**RECORDS FOR THE TASK**
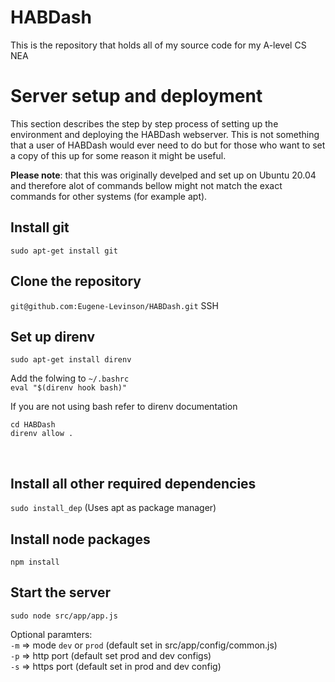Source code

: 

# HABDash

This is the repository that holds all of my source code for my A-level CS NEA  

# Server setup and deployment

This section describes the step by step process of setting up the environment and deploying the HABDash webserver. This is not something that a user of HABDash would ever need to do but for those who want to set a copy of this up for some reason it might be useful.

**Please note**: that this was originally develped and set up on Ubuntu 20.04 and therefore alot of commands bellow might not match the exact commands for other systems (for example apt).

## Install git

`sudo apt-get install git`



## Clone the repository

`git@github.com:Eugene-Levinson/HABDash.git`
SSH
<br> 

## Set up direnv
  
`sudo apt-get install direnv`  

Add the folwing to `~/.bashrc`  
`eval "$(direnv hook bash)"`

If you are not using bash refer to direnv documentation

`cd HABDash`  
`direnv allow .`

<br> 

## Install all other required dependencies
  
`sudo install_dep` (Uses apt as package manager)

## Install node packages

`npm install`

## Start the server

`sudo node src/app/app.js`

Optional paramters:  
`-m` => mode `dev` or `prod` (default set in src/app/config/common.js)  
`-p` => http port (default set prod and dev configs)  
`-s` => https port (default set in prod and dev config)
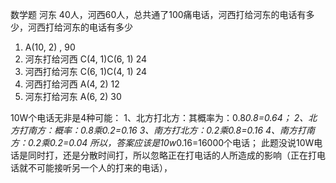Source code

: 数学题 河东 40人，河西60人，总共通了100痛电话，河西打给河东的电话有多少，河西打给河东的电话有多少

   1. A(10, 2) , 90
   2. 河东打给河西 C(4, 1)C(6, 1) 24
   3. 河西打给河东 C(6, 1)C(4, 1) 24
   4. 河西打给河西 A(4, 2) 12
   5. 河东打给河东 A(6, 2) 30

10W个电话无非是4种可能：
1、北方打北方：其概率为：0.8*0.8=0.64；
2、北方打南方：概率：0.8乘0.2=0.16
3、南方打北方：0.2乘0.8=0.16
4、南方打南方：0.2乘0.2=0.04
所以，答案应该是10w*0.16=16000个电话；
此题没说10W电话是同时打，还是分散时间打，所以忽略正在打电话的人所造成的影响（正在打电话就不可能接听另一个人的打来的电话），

**WHAT THIS TASK INVOLVES**
Please provide nothing but the number of lines in the records that hold the string "might".

**RESULT FOR THIS TASK**
2